Money was tight in a single-parent household, so Harris would work during the school year to afford tournament hockey in the spring and summer.
After high school, he enlisted in the U.S. Navy. He served five-and-a-half years as a gas turbine systems electrician before being medically retired in 2014 as a second-class petty officer. He said his military experiences shaped his approach to coaching.
“The values they drill into you, you don’t quit,” Harris said. “You keep pushing for the end goal. As long as you’re dedicated and you put in the time, you’ll see that your time wasn’t wasted.”
After back surgery in 2013 and several years away from the game, a coworker convinced him to lace up again in an adult league. That return reignited something bigger.
Harris began coaching youth travel hockey in North Carolina, focusing heavily on player development. His philosophy is simple: strengthen the individual, and the team will follow.
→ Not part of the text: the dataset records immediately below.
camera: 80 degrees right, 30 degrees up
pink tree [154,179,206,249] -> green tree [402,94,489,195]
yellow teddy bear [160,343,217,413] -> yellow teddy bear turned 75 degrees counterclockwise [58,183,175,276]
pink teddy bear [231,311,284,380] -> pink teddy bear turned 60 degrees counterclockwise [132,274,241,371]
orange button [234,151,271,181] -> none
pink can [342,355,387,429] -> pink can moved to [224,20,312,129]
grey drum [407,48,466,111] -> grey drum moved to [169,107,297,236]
“You’re only as strong as your weakest link,” he said. “Every drill has a purpose. If you’re not doing it the way it’s designed, you’re wasting your time.”
In 2019, Harris founded the Carolina Hurricanes Warriors, a USA Hockey-affiliated program for disabled veterans. He took on the opportunity while also working a full-time job, adding 40 to 50 hours a week to an already busy schedule.
As a veteran himself, Harris said it was important for him to give his community the chance to play. John Rodgers, a player on the Warriors, said he sees overlap between the military and hockey.
“In hockey, games are won and lost because of teamwork,” Rodgers said. “Stack the two together and you have something more intimate and fraternal.”
Backed by donors, a Warriors program that began with 11 players has grown to more than 150 across the state.
“I just like to see the enjoyment people get out of playing,” Harris said. “Seeing the players’ faces after every win, after every practice, that’s what keeps me going.”
That same energy now defines Elon hockey.
Elon’s best season in program history has sparked interest across campus, according to senior co-captain Sam Chairman. Players who once viewed the program casually started showing up consistently, boosted by Harris’ significant efforts in recruiting.
Elon only practices once a week, but Harris said he created a group chat to talk to players outside of practice, where hockey chatter is nonstop.
Senior co-captain Wells Masterson, who has played on the team for four years, said it’s the closest and most energetic team he’s been part of at Elon.
“This is by far the tightest locker room we’ve ever had,” Masterson said. “Everyone is super close, and you can see that on the ice.”
Harris credits his assistant coaches, other adult hockey enthusiasts, for helping stabilize the program. He also points to a deeper mission beyond wins and losses, referencing a quote by Richard Branson: “Train people well enough that they can leave, but treat them well enough they don’t want to.”
Harris said that for college players, it means preparing them for life after graduation. An Ohio State survey found “lessons children learn in sports can have a positive impact on their lives long after they grow up.”
“Team sports are a huge confidence builder,” Harris said. “The kids who play sports usually have a more successful life. We want to keep providing that for these players, and help them grow off the ice.”
He said his long-term vision for Elon is ambitious: consistent national contention, expanded recruiting and establishing a women’s team.
Five-year plan?
“Ice rink on campus,” he said with a laugh.
For now, Harris said the focus is on steady growth. He took over a program on the brink and turned it into a contender in a single season. Elon will compete in its first AAU college hockey national championship on March 6 in Jacksonville, Florida.
But to Harris, it isn’t the records that matter most. It’s the sound of a locker room that — for the first time in years — expects to win.